The natural arch is large enough for a sailboat to cross underneath it with ease. It is reachable by foot just off the beach joining the rock formation to the land at low tide. Visitors and tourists to the formation may find accommodation in the nearby village of the same name.

The local Xhosa inhabitants call it esiKhaleni. According to a Xhosa legend a beautiful maiden who lived in a village on the shores of a coastal lagoon separated from the sea by a sheer cliff, fell in love with a man of the legendary water people (abantubomlambo). On hearing of the unnatural liaison, her angry father forbade her to see her lover or leave the village. One night her lover came to the cliff with his people and rammed a gaping hole through the cliff using the head of an enormous fish. Through this breach they streamed to the village singing and shouting; all the villagers hid, except the maiden, who rushed into the arms of her lover. She was never heard of again. Under certain conditions the waves slap the rocks with a resounding crack, and the hole roars during storms. Tribesmen believe that these are the sounds of the sea-people singing and shouting, hence the name of the place, esiKhaleni.

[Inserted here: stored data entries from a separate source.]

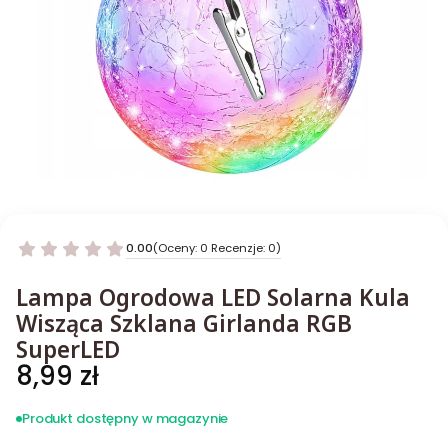
0.00
(Oceny: 0 Recenzje: 0)
Lampa Ogrodowa LED Solarna Kula
Wisząca Szklana Girlanda RGB
SuperLED
Cena
8,99 zł
Produkt dostępny w magazynie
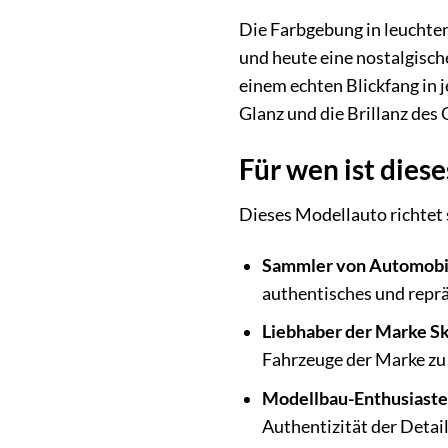
Die Farbgebung in leuchten
und heute eine nostalgisch
einem echten Blickfang in 
Glanz und die Brillanz des
Für wen ist dies
Dieses Modellauto richtet 
Sammler von Automobil
authentisches und reprä
Liebhaber der Marke S
Fahrzeuge der Marke zu
Modellbau-Enthusiaste
Authentizität der Detail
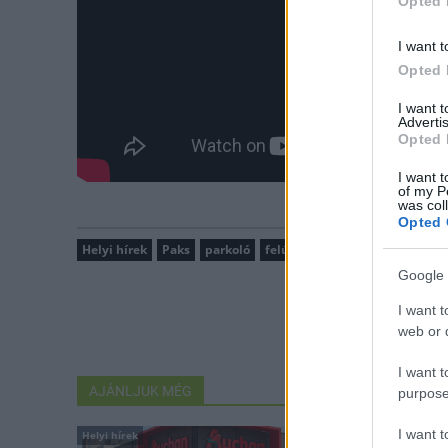
Opted 
I want t
Opted 
I want 
Advertis
Opted 
I want t
of my P
was col
Opted 
Helyi hírek
Paks
parkoló
felújítás
Google 
I want t
web or d
I want t
AJÁNLJUK MÉG
purpose
I want 
Helyi hírek
Helyi hírek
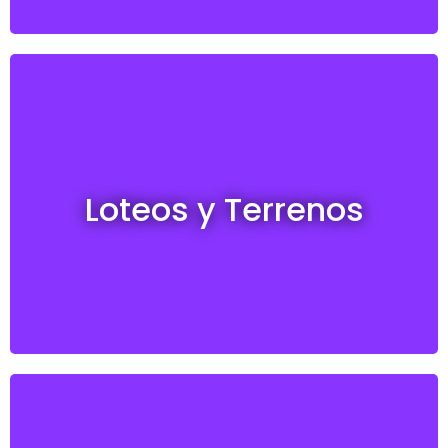
Loteos y terrenos en venta
Loteos y Terrenos
Ver todos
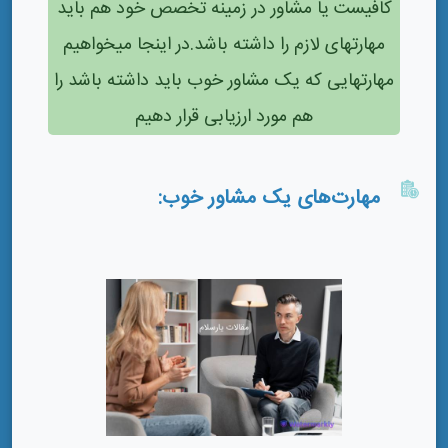
کافیست یا مشاور در زمینه تخصص خود هم باید
مهارتهای لازم را داشته باشد.در اینجا میخواهیم
مهارتهایی که یک مشاور خوب باید داشته باشد را
هم مورد ارزیابی قرار دهیم
مهارت‌های یک مشاور خوب:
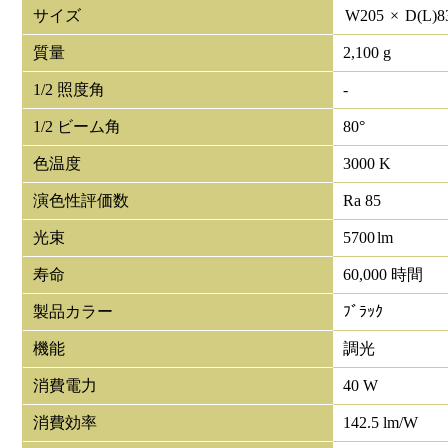
サイズ
W
205
×
D(L)
8
質量
2,100 g
1/2 照度角
-
1/2 ビーム角
80°
色温度
3000 K
演色性評価数
Ra 85
光束
5700
lm
寿命
60,000 時間
製品カラー
ﾌﾞﾗｯｸ
機能
調光
消費電力
40 W
消費効率
142.5 lm/W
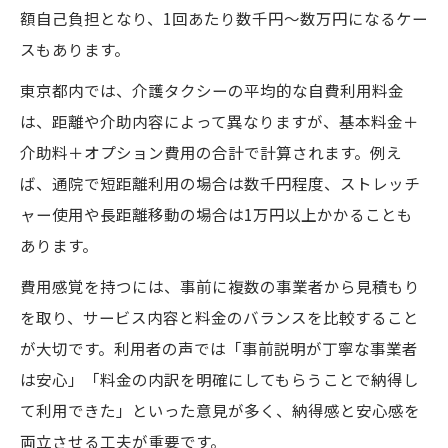
額自己負担となり、1回あたり数千円〜数万円になるケー
スもあります。
東京都内では、介護タクシーの平均的な自費利用料金
は、距離や介助内容によって異なりますが、基本料金＋
介助料＋オプション費用の合計で計算されます。例え
ば、通院で短距離利用の場合は数千円程度、ストレッチ
ャー使用や長距離移動の場合は1万円以上かかることも
あります。
費用感覚を持つには、事前に複数の事業者から見積もり
を取り、サービス内容と料金のバランスを比較すること
が大切です。利用者の声では「事前説明が丁寧な事業者
は安心」「料金の内訳を明確にしてもらうことで納得し
て利用できた」といった意見が多く、納得感と安心感を
両立させる工夫が重要です。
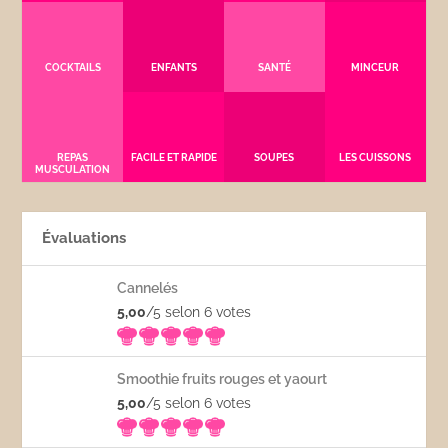
COCKTAILS
ENFANTS
SANTÉ
MINCEUR
REPAS
FACILE ET RAPIDE
SOUPES
LES CUISSONS
MUSCULATION
Évaluations
Cannelés
5,00
/5 selon 6
votes
Smoothie fruits rouges et yaourt
5,00
/5 selon 6
votes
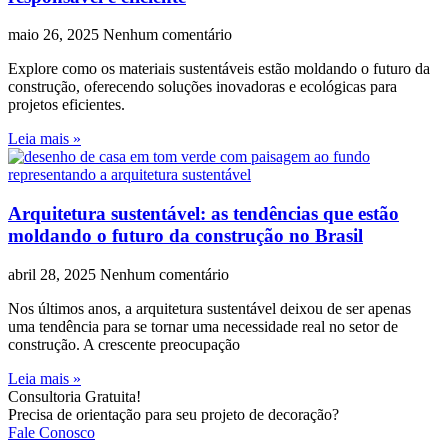
maio 26, 2025
Nenhum comentário
Explore como os materiais sustentáveis estão moldando o futuro da
construção, oferecendo soluções inovadoras e ecológicas para
projetos eficientes.
Leia mais »
Arquitetura sustentável: as tendências que estão
moldando o futuro da construção no Brasil
abril 28, 2025
Nenhum comentário
Nos últimos anos, a arquitetura sustentável deixou de ser apenas
uma tendência para se tornar uma necessidade real no setor de
construção. A crescente preocupação
Leia mais »
Consultoria Gratuita!
Precisa de orientação para seu projeto de decoração?
Fale Conosco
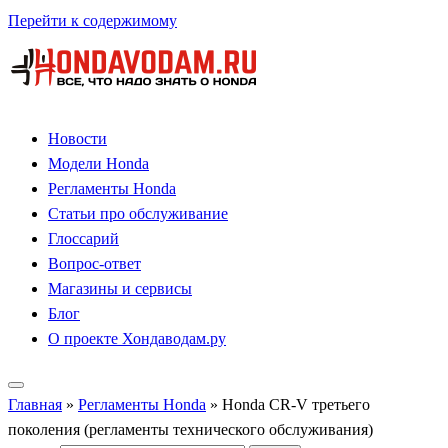
Перейти к содержимому
Новости
Модели Honda
Регламенты Honda
Статьи про обслуживание
Глоссарий
Вопрос-ответ
Магазины и сервисы
Блог
О проекте Хондаводам.ру
Главная
»
Регламенты Honda
»
Honda CR-V третьего
поколения (регламенты технического обслуживания)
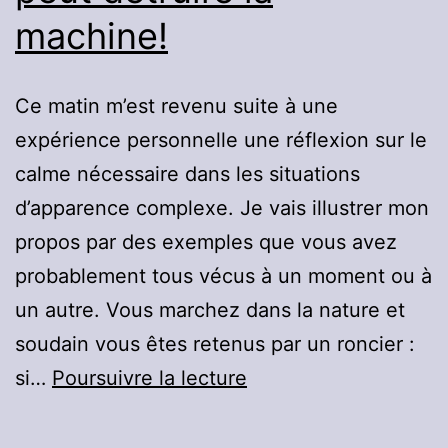
machine!
Ce matin m’est revenu suite à une
expérience personnelle une réflexion sur le
calme nécessaire dans les situations
d’apparence complexe. Je vais illustrer mon
propos par des exemples que vous avez
probablement tous vécus à un moment ou à
un autre. Vous marchez dans la nature et
soudain vous êtes retenus par un roncier :
Le
si…
Poursuivre la lecture
minuscule
grain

The ship Santo Alberto ran aground on 24 March 1593 near Hole-in-the-Wall. Twenty eight Portuguese sailors and 34 slaves drowned while 125 sailors and 160 slaves made it ashore. Under Nuno Velho most of the survivors made it to safety after they walked to Maputo, Mozambique.

On 4/5 August 1991 the luxury liner Oceanos sank 5 km off shore near Hole-in-the-Wall. All 571 passengers and crew were rescued, mostly by helicopter.